» **THE REQUEST**
Change "locality" to "location" throughout the entries below, keeping everything else as it stands, and omit the pictures from your version.

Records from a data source
· · ·

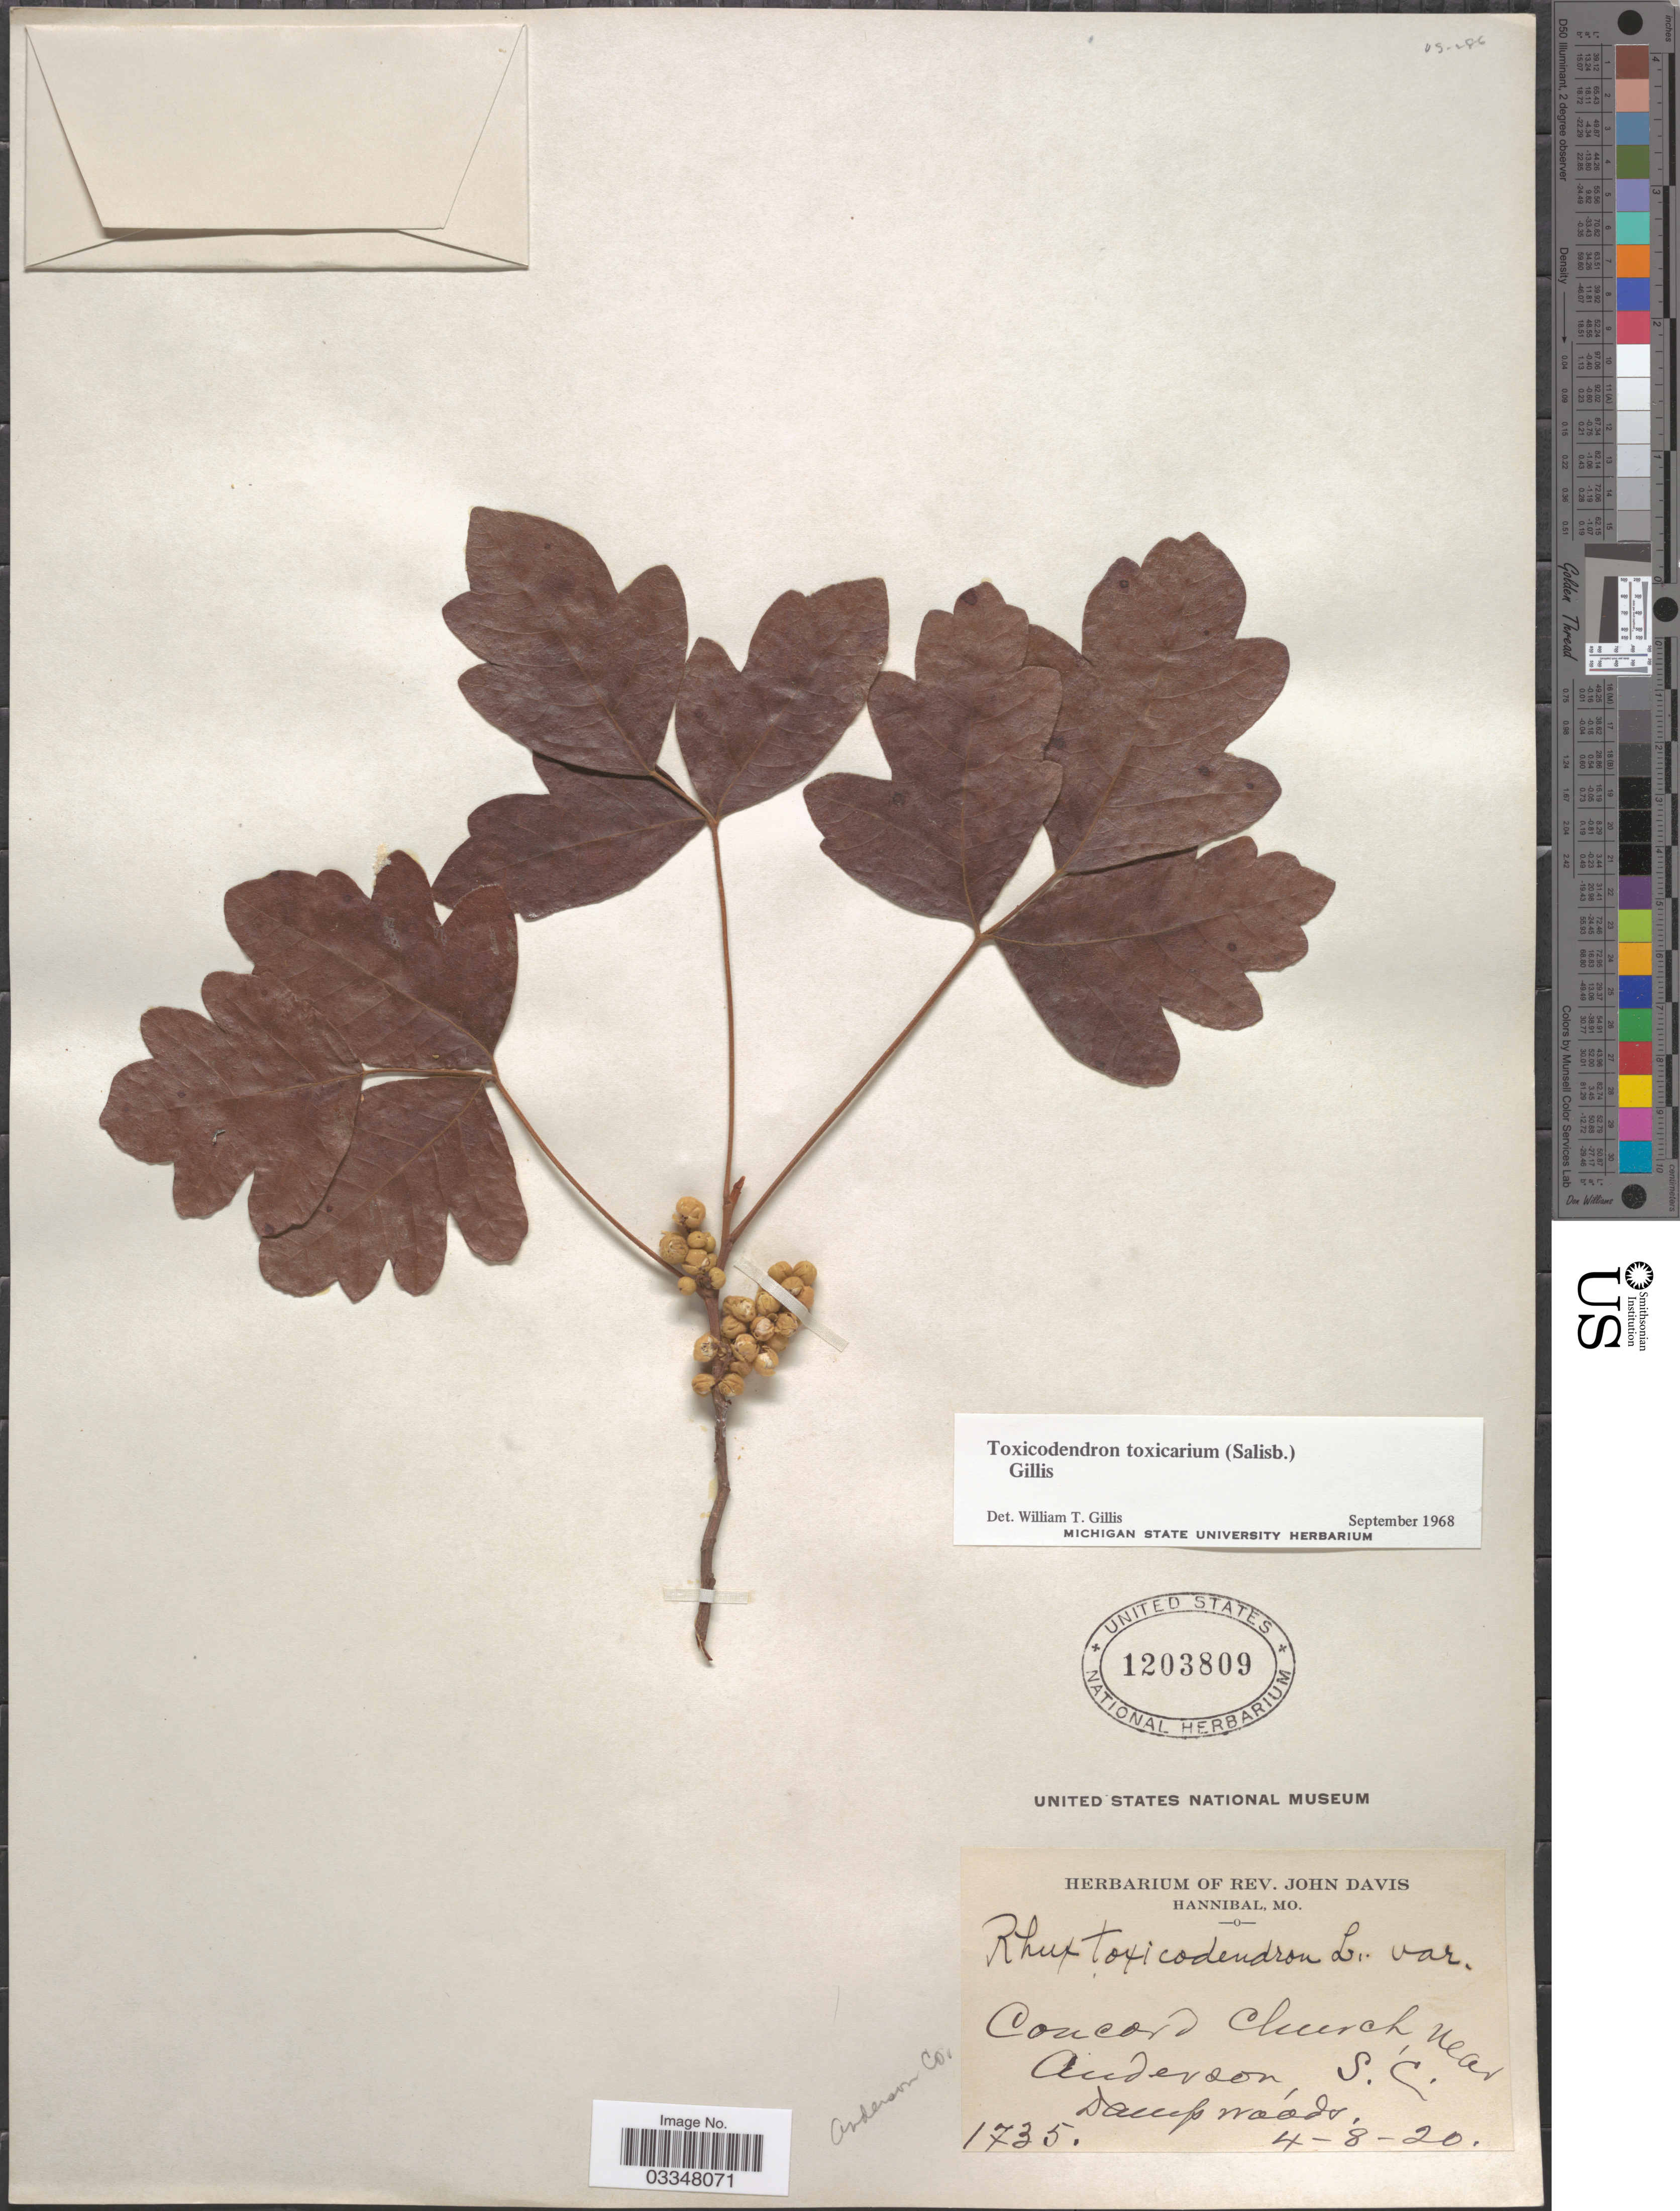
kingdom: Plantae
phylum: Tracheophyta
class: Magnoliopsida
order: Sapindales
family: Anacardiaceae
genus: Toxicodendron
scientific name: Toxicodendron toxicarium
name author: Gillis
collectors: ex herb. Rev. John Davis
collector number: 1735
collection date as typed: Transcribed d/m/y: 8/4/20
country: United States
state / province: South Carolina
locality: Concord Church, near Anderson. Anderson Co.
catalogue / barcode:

· · ·

» **COMPLETE OUTPUT**
kingdom: Plantae
phylum: Tracheophyta
class: Magnoliopsida
order: Sapindales
family: Anacardiaceae
genus: Toxicodendron
scientific name: Toxicodendron toxicarium
name author: Gillis
collectors: ex herb. Rev. John Davis
collector number: 1735
collection date as typed: Transcribed d/m/y: 8/4/20
country: United States
state / province: South Carolina
location: Concord Church, near Anderson. Anderson Co.
catalogue / barcode:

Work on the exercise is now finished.